Je l’attrape pour mettre mes menaces à exécution. Je le regrette mais quelques menaces verbales accompagnent cette empoignade un peu trop musclée.
<< Elle réussit à se défaire de l’emprise et me repoussa de toutes ses forces.
Je fulmine et me rapproche à nouveau d’elle le regard noir.
<< Elle se saisit d’un couteau posé sur le plan de travail.
Ça fait un mal de chien. Ce n’est qu’un souvenir mais la sensation est indissociable de l’événement. La lame pénètre mon abdomen et la douleur se répand dans tout mon corps, en étoile ; vers les côtes, vers les reins, descendant vers mes parties génitales, remontant vers mon cœur, mes bras et ma gorge. Des pulsations de douleur pure tout autour de la blessure. Et rien en son centre, je ne sens pas la lame, juste la vie qui coule le long de mes muscles abdominaux puis de ma jambe. Le sang réchauffe ma peau de l’extérieur au lieu de le faire de l’intérieur.
<< La chaleur s’échappa de mon corps et je commençai à grelotter. Ma meurtrière se mit à sangloter. Le froid gagna et je m’écroulai sur le carrelage de la cuisine qui avait déjà commencé à se maculer de mon sang.
Mes souvenirs sont revenus jusqu’au dernier, je suis mort.
Ça n’avait duré que quelques secondes. Je n’ai pas eu l’occasion de revoir ma vie se dérouler sous mes yeux pendant cette courte période, je n’ai revu que ma mort.

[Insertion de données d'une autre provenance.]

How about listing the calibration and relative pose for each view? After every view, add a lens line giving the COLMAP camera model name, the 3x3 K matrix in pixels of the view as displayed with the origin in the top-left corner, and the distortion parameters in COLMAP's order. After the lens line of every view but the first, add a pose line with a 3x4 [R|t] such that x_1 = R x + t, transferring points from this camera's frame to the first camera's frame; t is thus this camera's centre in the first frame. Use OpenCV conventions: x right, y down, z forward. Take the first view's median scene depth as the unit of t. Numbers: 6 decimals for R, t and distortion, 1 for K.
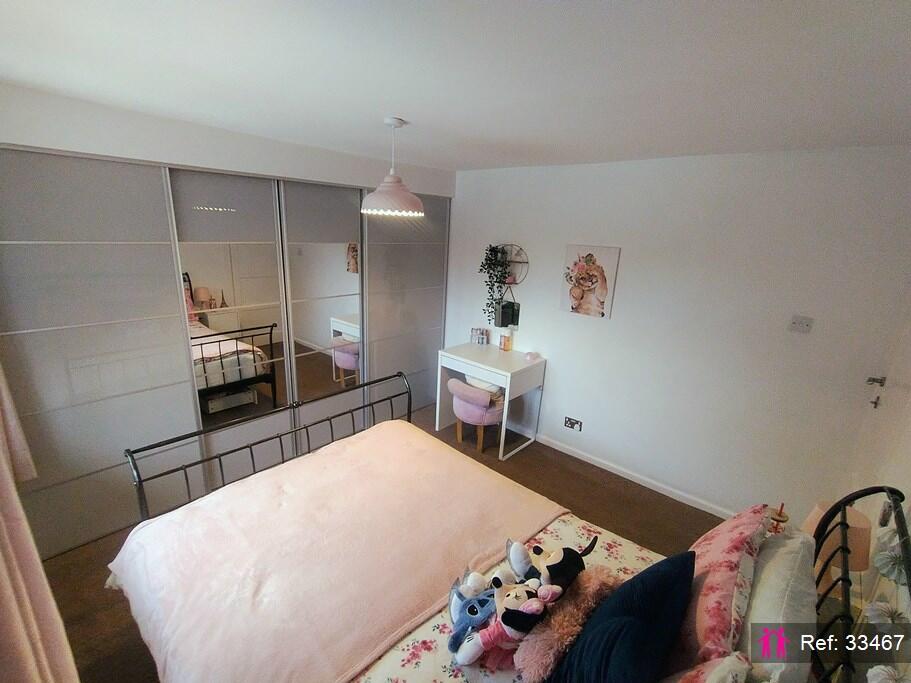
lens RADIAL K [[414.5, 0, 454.9], [0, 414.5, 340.6], [0, 0, 1]] dist [-0.001204, -0.001100]
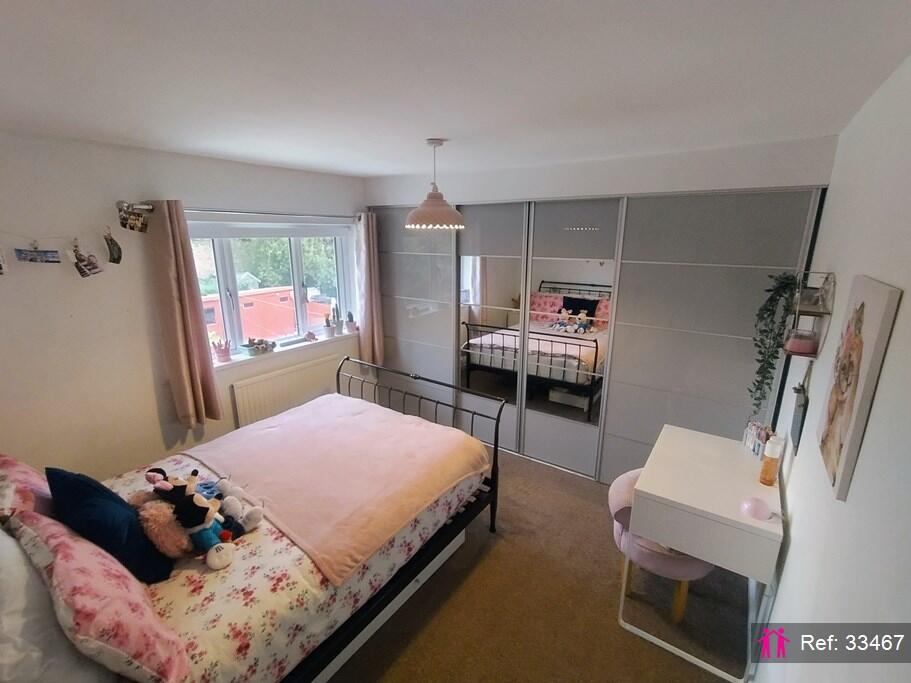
lens RADIAL K [[414.5, 0, 455.3], [0, 414.5, 341.1], [0, 0, 1]] dist [-0.001204, -0.001100]
pose [[0.099307, 0.212746, -0.972048, 0.637084], [-0.270513, 0.945857, 0.179377, -0.158214], [0.957581, 0.245138, 0.151480, 0.642267]]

La police sera sans doute satisfaite, elle va pouvoir arrêter la coupable ; et avec l’aide de cette reconstitution Anna n’aura aucun mal à s’en sortir en plaidant la légitime défense, l’irresponsabilité ou que sais-je de raison judiciaire qui dira que je l’ai mérité.
Et moi dans tout ça ? Mon corps est mort, je ne suis plus que conscience virtuelle, un simple écho de l’originale. Et le temps de calcul coûte cher ; maintenant l’enquête bouclée ils vont mettre un terme à la simulation et je vais mourir une seconde fois.
<< J’étais né poussière et je retournai poussière.
J’ai été ressuscité octets et vais retourner octets.